Very modern city with many charming old buildings  Thank you for the nice photos!


----------



## Farrapo (Oct 7, 2003)

Romashka01 said:


> Very modern city with many charming old buildings  Thank you for the nice photos!


It is indeed. 


Thanks guys for your replies!


----------



## christos-greece (Feb 19, 2008)

Great, very nice photos from Melbourne


----------



## Farrapo (Oct 7, 2003)

christos-greece said:


> Great, very nice photos from Melbourne


Thank you very much!


----------



## Déa_ (Nov 4, 2009)

I love your photos, Farrapo!🤗


----------



## sky-eye (Jan 2, 2003)

Melbourne looks nice!


----------



## aljuarez (Mar 16, 2005)

The modern architecture is just as inspiring as the old buildings... rather inusual! I hope there will be more.


----------



## Farrapo (Oct 7, 2003)

Thanks for all your replies! 



aljuarez said:


> The modern architecture is just as inspiring as the old buildings... rather inusual! I hope there will be more.

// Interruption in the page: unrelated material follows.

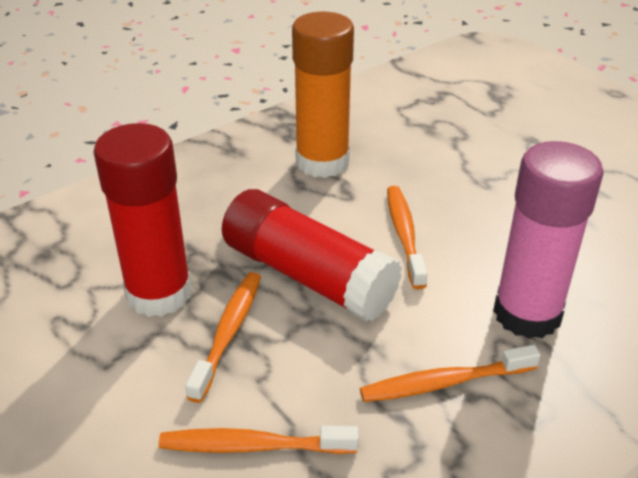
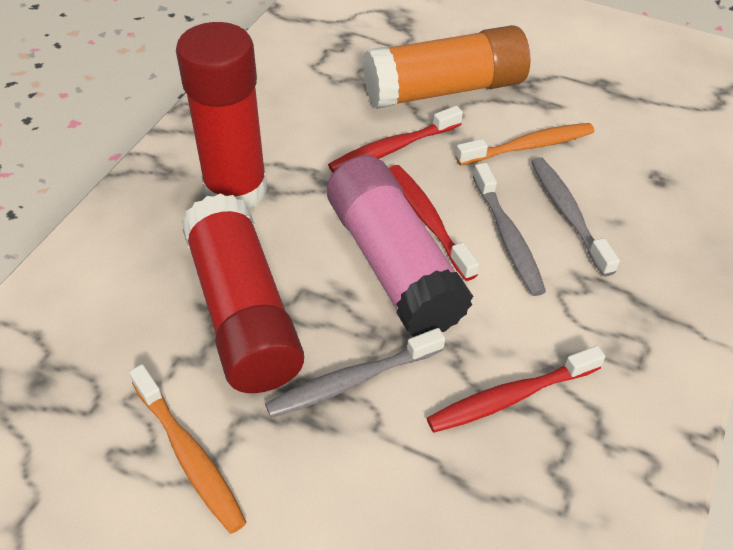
grey toothbrush: none = 0 -> [265,328,445,418] [473,163,546,296] [531,157,620,276] = 3
orange toothbrush: [159,425,359,454] [185,272,261,403] [360,345,541,402] [387,186,428,289] = 4 -> [129,364,247,534] [456,123,594,166] = 2
red toothbrush: none = 0 -> [328,106,463,173] [389,165,479,281] [427,346,605,433] = 3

Yes, Melbourne has a great mix of old and new architecture. I agree with you: it's inspiring.

And yes, I have more pictures of Melbourne. Not only of Melbourbe but of others cities I visited during my trip. As this thread is not getting the result I was expecting, hehe, I think I'm going to wait a little bit more to post more pictures here.


----------



## christos-greece (Feb 19, 2008)

Farrapo said:


> Thank you very much!


We would like to see more


----------